Work item
Where the word "listed" appears in a line below, copy the whole line.

Camera-frame cuboid estimates
_____

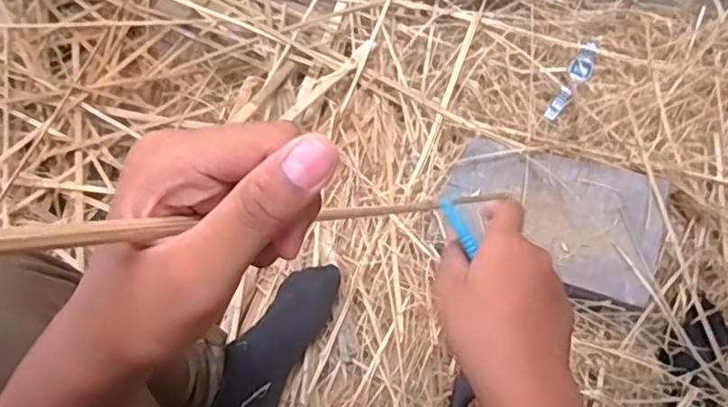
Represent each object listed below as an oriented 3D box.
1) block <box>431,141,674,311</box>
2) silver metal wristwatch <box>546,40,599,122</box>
[{"bbox_3d":[0.239,0.018,0.792,0.276,0.062,0.178,19,62,15],"label":"block"},{"bbox_3d":[0.314,-0.184,0.906,0.031,0.026,0.133,30,86,20],"label":"silver metal wristwatch"}]

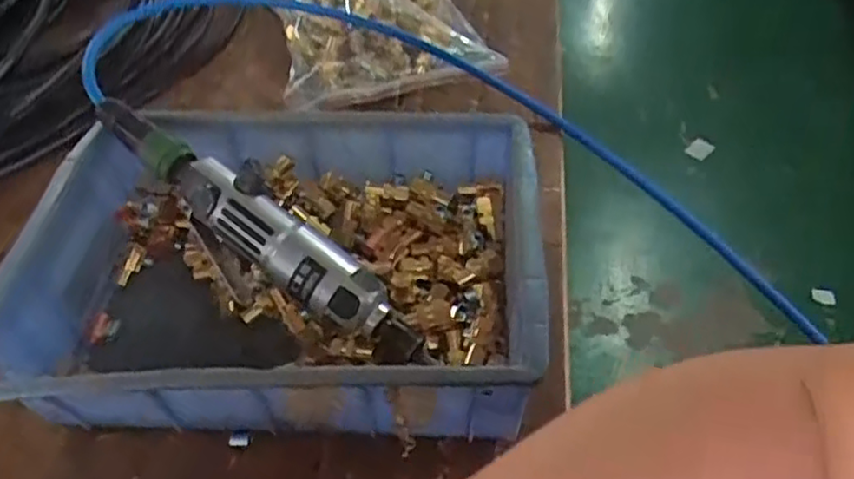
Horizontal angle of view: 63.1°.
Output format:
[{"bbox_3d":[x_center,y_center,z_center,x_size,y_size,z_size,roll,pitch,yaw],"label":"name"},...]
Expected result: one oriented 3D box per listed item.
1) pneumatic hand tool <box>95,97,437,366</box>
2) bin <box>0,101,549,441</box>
[{"bbox_3d":[-0.105,-0.011,0.430,0.253,0.055,0.047,35,56,26],"label":"pneumatic hand tool"},{"bbox_3d":[-0.087,0.020,0.431,0.295,0.093,0.206,1,48,-1],"label":"bin"}]

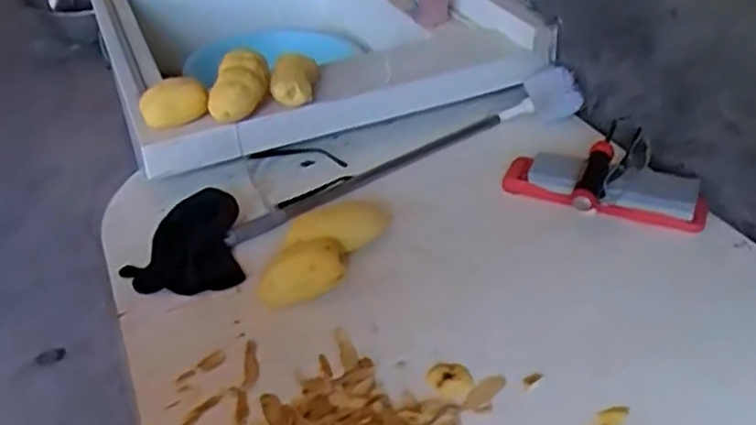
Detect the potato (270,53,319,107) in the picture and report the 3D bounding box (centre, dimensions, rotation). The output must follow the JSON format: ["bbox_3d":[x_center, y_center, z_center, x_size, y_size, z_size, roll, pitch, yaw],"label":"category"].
[{"bbox_3d":[-0.112,-0.182,0.978,0.057,0.042,0.087,-2,37,1],"label":"potato"}]

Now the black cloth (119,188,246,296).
[{"bbox_3d":[-0.236,0.039,0.867,0.137,0.063,0.114,-8,38,-6],"label":"black cloth"}]

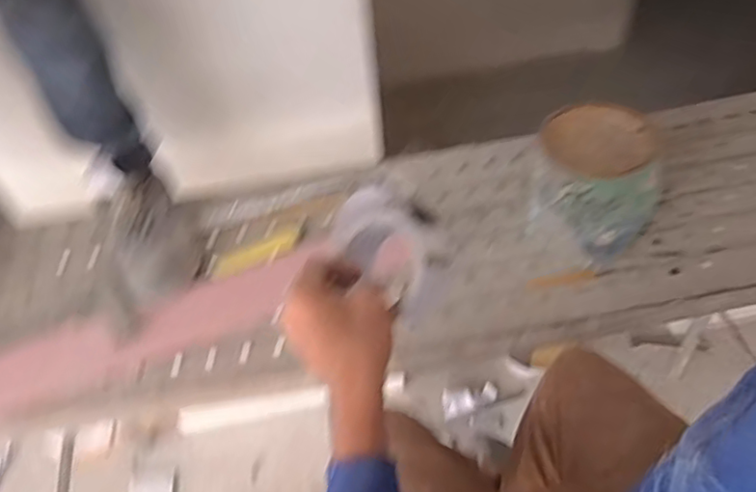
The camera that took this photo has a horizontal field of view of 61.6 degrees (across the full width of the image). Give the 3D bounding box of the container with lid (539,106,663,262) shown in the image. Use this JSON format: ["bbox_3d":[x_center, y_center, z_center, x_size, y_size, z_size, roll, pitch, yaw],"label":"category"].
[{"bbox_3d":[0.318,-0.083,0.949,0.158,0.207,0.147,-3,51,3],"label":"container with lid"}]

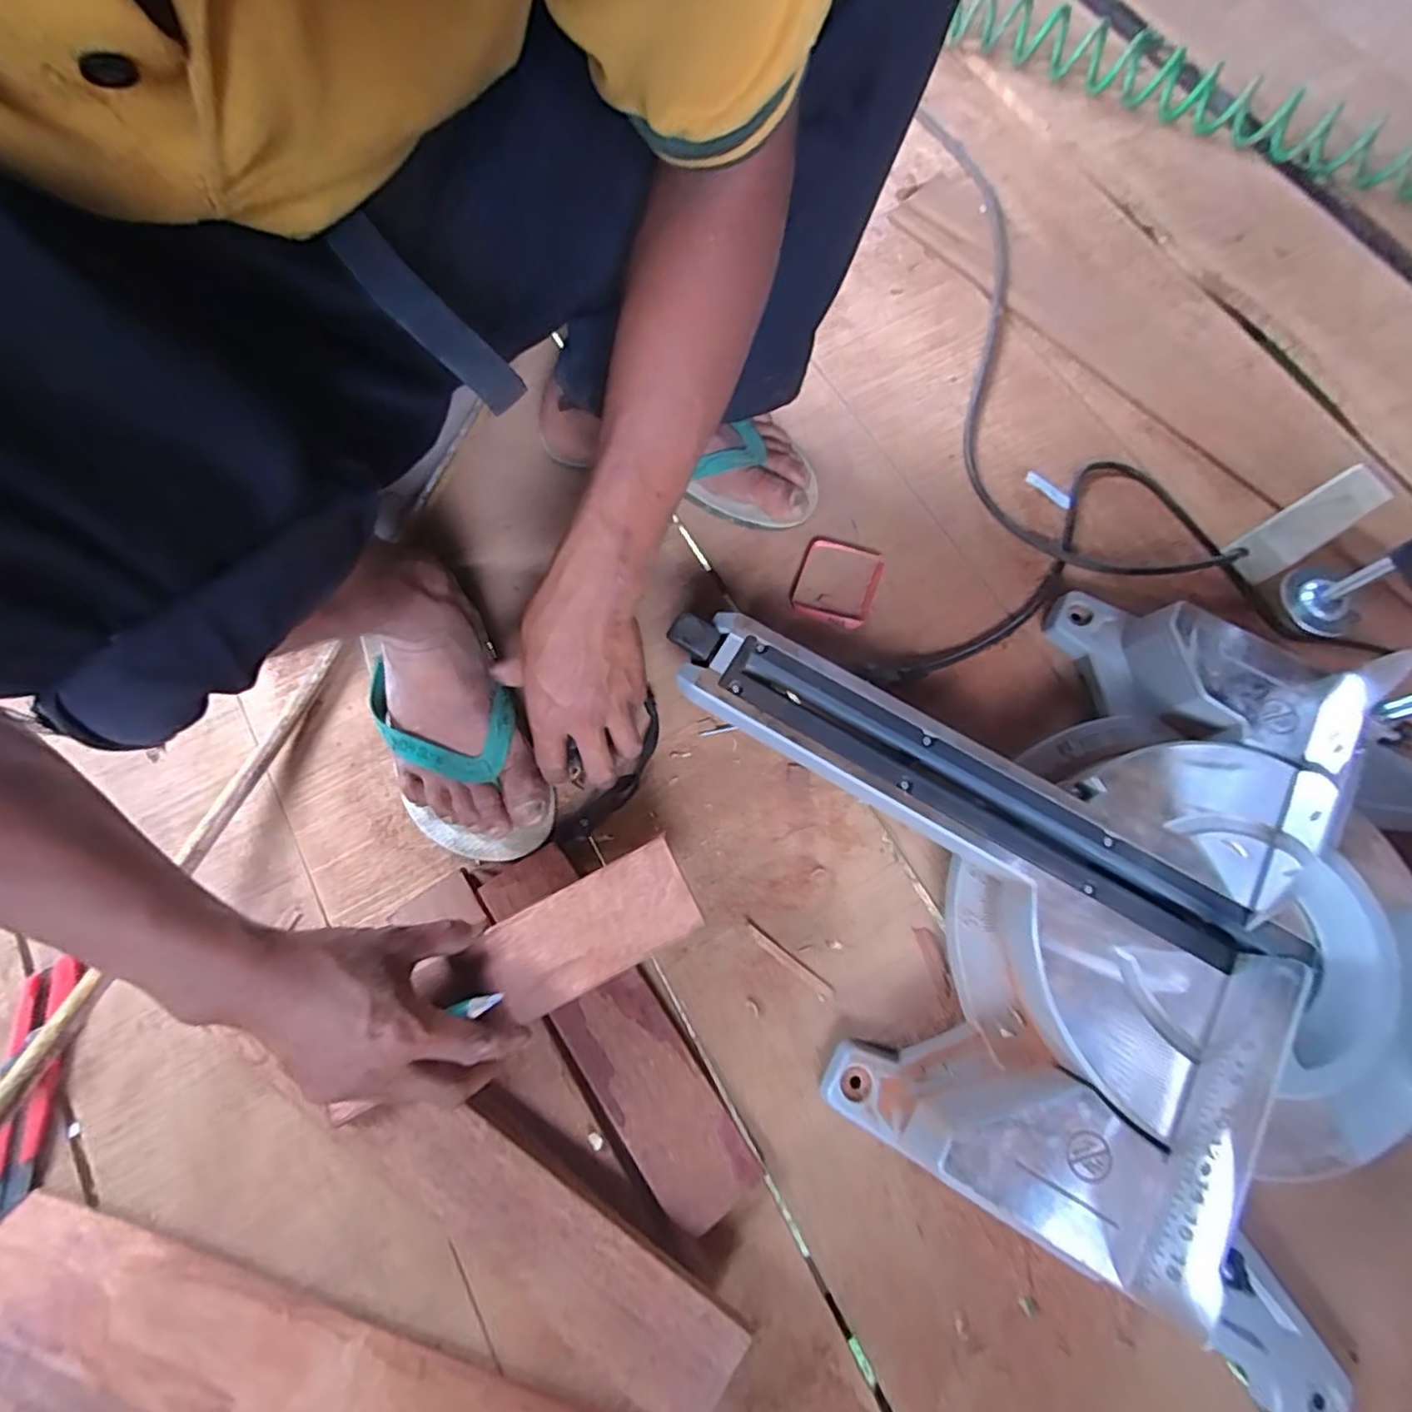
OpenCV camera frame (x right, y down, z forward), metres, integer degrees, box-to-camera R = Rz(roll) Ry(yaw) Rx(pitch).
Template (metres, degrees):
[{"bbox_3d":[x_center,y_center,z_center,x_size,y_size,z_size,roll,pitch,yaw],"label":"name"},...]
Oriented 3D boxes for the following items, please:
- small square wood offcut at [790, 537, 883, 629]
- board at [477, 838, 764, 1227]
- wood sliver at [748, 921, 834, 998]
[{"bbox_3d":[0.112,-0.106,0.563,0.068,0.004,0.077,20,74,5],"label":"small square wood offcut"},{"bbox_3d":[-0.064,0.219,0.457,0.065,0.018,0.258,-33,76,-10],"label":"board"},{"bbox_3d":[0.060,0.183,0.478,0.074,0.004,0.008,37,76,10],"label":"wood sliver"}]

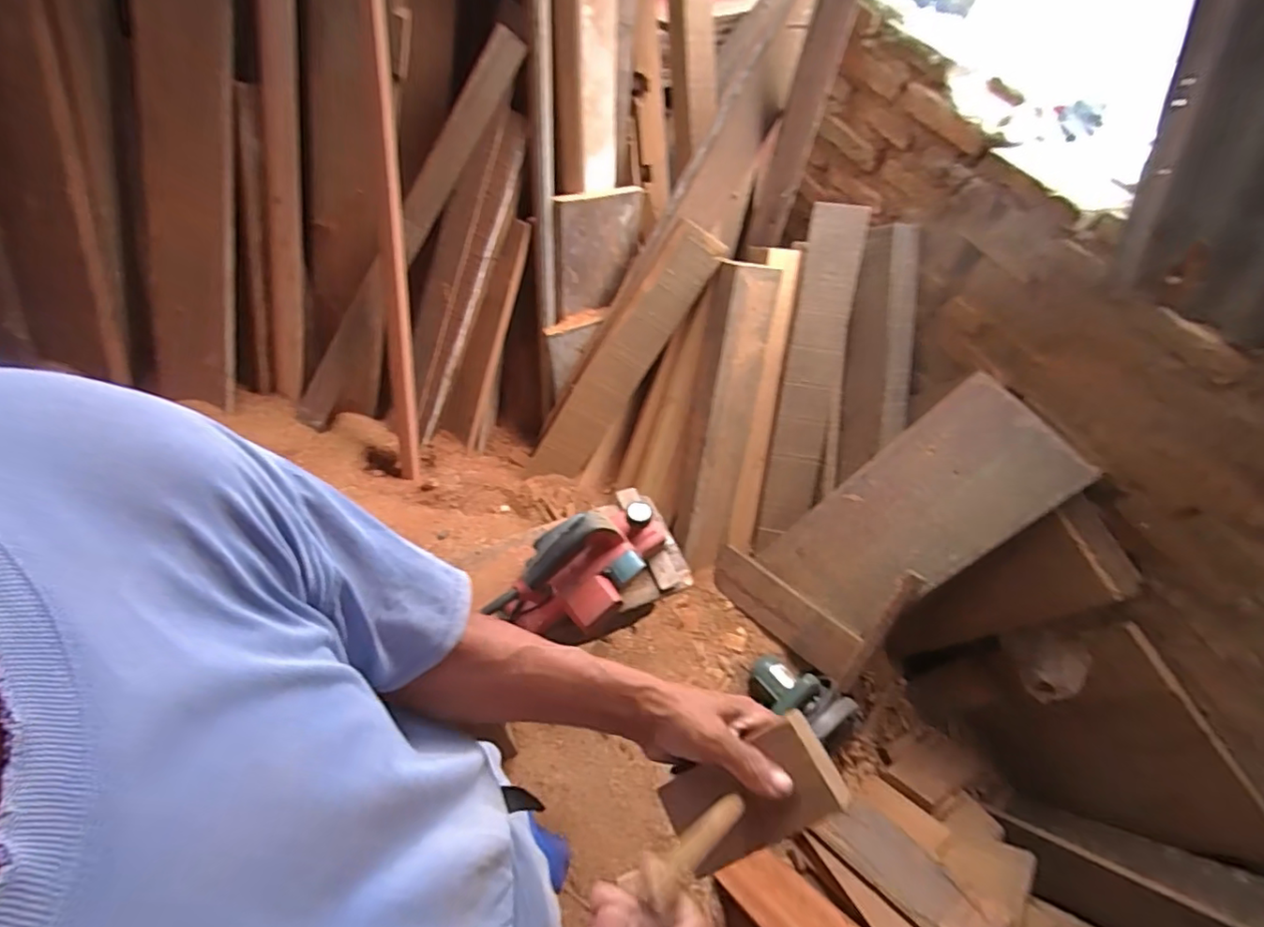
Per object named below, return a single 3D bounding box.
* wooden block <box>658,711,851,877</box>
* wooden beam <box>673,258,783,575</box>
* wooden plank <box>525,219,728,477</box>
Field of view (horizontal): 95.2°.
[{"bbox_3d":[0.088,0.246,0.426,0.125,0.027,0.071,-35,83,12],"label":"wooden block"},{"bbox_3d":[0.199,-0.077,1.305,0.138,0.708,0.062,8,19,0],"label":"wooden beam"},{"bbox_3d":[-0.031,-0.218,1.284,0.121,0.645,0.026,34,23,-3],"label":"wooden plank"}]

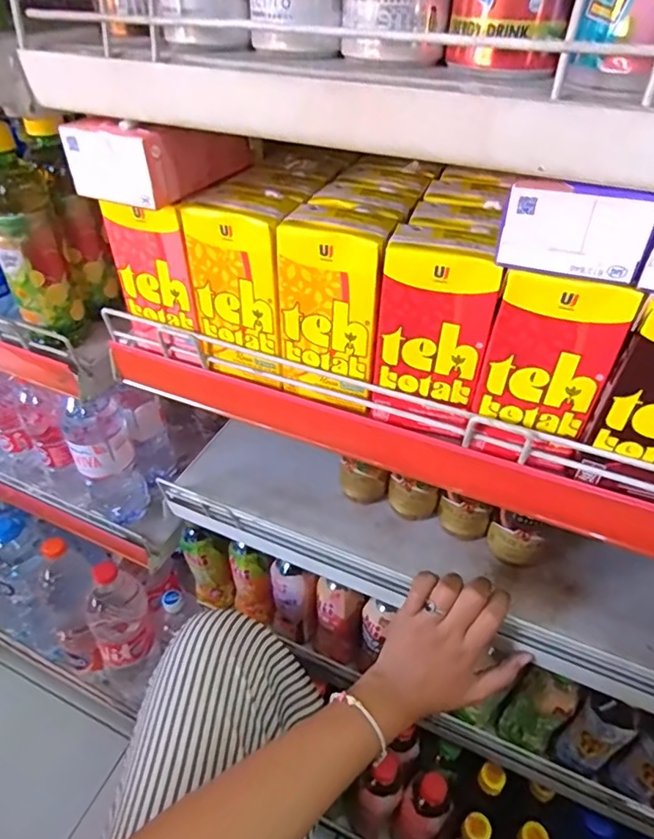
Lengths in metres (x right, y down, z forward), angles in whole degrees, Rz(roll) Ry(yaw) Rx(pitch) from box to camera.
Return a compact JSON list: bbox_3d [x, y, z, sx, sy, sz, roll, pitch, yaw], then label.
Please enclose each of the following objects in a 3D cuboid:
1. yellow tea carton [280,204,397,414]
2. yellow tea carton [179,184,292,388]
[{"bbox_3d":[0.004,-0.069,0.347,0.065,0.121,0.033,15,44,15],"label":"yellow tea carton"},{"bbox_3d":[-0.054,-0.089,0.368,0.066,0.120,0.038,17,45,18],"label":"yellow tea carton"}]

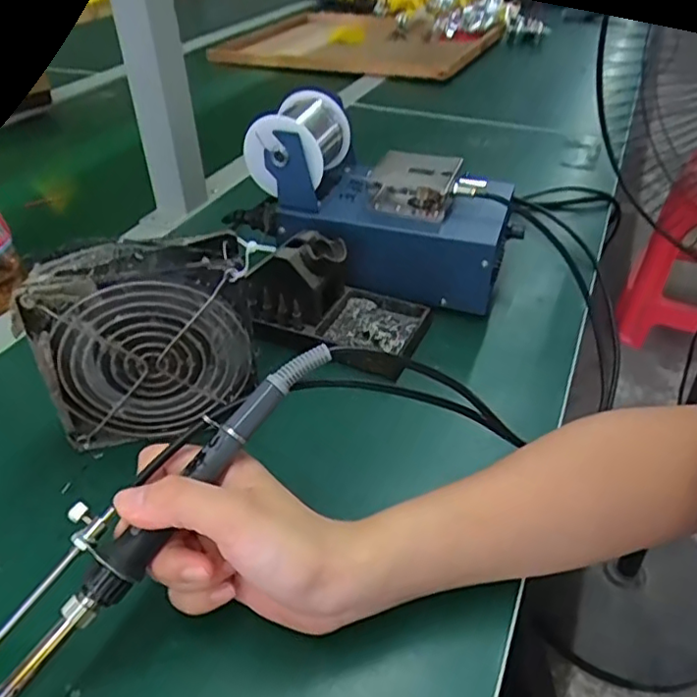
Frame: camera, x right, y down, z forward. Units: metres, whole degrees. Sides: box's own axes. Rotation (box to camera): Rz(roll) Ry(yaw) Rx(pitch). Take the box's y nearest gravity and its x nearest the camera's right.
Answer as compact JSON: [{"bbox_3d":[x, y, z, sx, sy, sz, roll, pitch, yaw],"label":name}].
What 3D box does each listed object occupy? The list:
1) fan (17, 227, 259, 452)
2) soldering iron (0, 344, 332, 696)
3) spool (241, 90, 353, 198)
[{"bbox_3d":[-0.117,-0.002,0.371,0.125,0.117,0.043,-11,41,-13],"label":"fan"},{"bbox_3d":[-0.089,0.069,0.274,0.037,0.016,0.208,30,70,32],"label":"soldering iron"},{"bbox_3d":[-0.040,-0.165,0.508,0.064,0.070,0.081,12,41,15],"label":"spool"}]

_____

Solution to this exercise
Represent each object listed below as an oriented 3D box.
Expected result: one oriented 3D box per listed item.
What 3D box does each listed object occupy? The list:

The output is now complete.